Back in 1998, I tried to get my mother to watch Tom Tykwer’s Run Lola Run. She couldn’t handle it and said all the running exhausted her. This film, Premium Rush, directed by David Koepp and starring Joseph Gordon-Levitt, is comparable on several different levels to Lola–simple plot, clever storytelling, and a youthful lead put through physically exhausting turmoil–but in the end we’re left with two things: overwhelming admiration for Gordon-Levitt’s character together with the comedown from ninety-one straight minutes of tension battling exhilaration. (Slamming a Red Bull beforehand isn’t a requirement but does a great job of elevating one’s film experience from an otherwise standard rush to premium status, if you’re interested).
Wilee (Gordon-Levitt) is a bicycle messenger who likes the thrills and dangers of his job; “Fixed gear. No brakes. I can’t stop. Don’t want to, either.” We meet him just as he’s being forcefully knocked off his bike by a taxi cab, and the film backs up from there, bit by bit, to explain the events that brought him to the accident. A special envelope, a dirty police detective, a roommate, a love interest, a rival messenger, and a whole lotta riding have Wilee weaving in and out of traffic, consulting navigational layouts of Manhattan, and calculating escape routes with every pedal for what turns out to be an extremely important delivery. We discover eventually that the opening crash is only part of his problem, and a minor one at that, but all this for a MacGuffin? Yeah, a little bit, but it’s a good one, and done well among the snappy dialogues, driving guitar-punctuated melodies, and fast pace.
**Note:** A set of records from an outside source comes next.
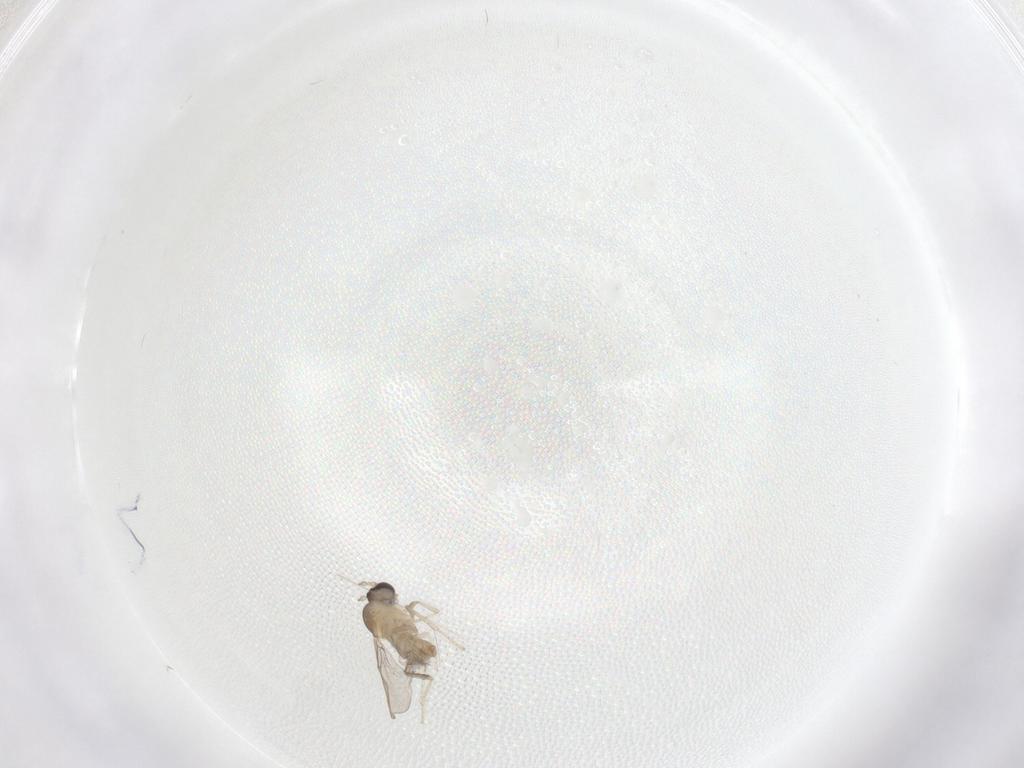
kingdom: Animalia
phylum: Arthropoda
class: Insecta
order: Diptera
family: Cecidomyiidae
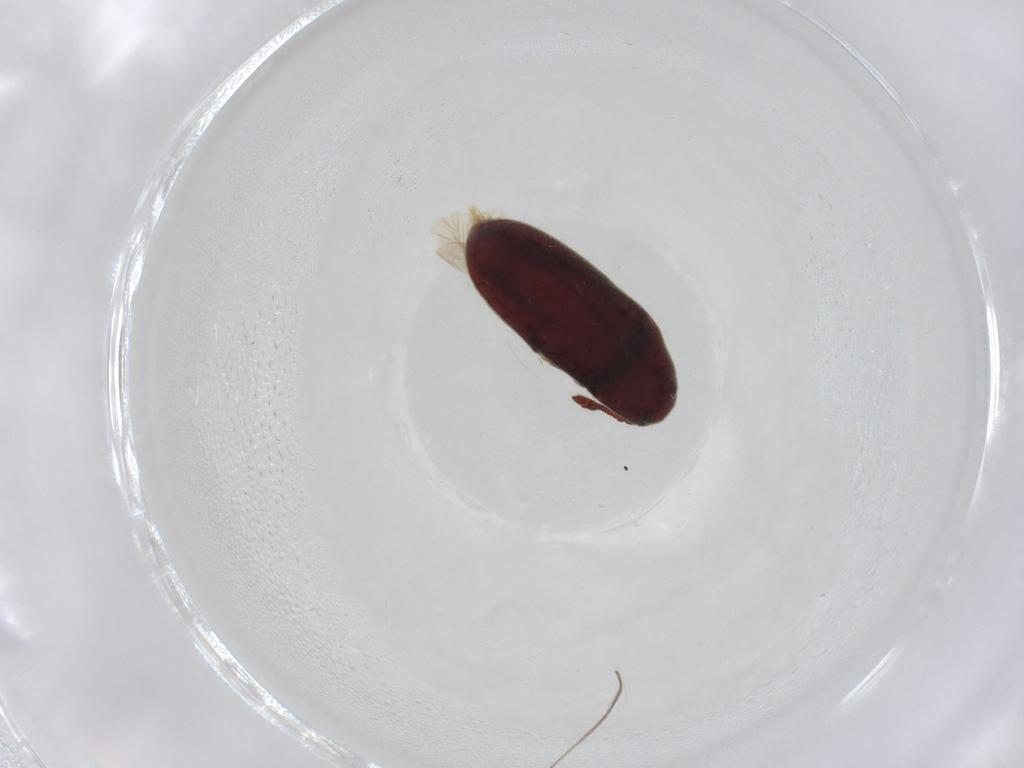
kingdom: Animalia
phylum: Arthropoda
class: Insecta
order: Coleoptera
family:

The bigger win for this picture is achieved almost completely by Gordon-Levitt’s portrayal of Wilee and the way the character was written. If, as viewers, we weren’t fortunate enough to grow up with Gordon-Levitt during his earlier work (Third Rock from the Sun, The Juror, Roseanne) we are certainly familiar with him now (Inception, The Dark Knight Rises, upcoming Loopers, and so on); he’s a likable, interesting actor playing a likable, interesting character.
Wilee isn’t just about likability though, he’s skilled, shrewd, and extremely good at his job. He takes us into his world of speed, street smarts, and messenger camaraderie, making virtually everyone else outside his professional circle seem old, boring, or when it comes to the numerous police officers who try to keep up with him, complete stooges. This world is tense, visceral, and often painful, but it’s one we can’t look away from, either. Wilee’s bike becomes almost inseparable from him, an extension of himself, creating trust and resolution when they’re together despite a narrative that opens by showing us that things don’t exactly end well. Some of the most rewarding moments come in knowing that once Wilee climbs back on and starts riding again, things will undoubtedly turn out all right.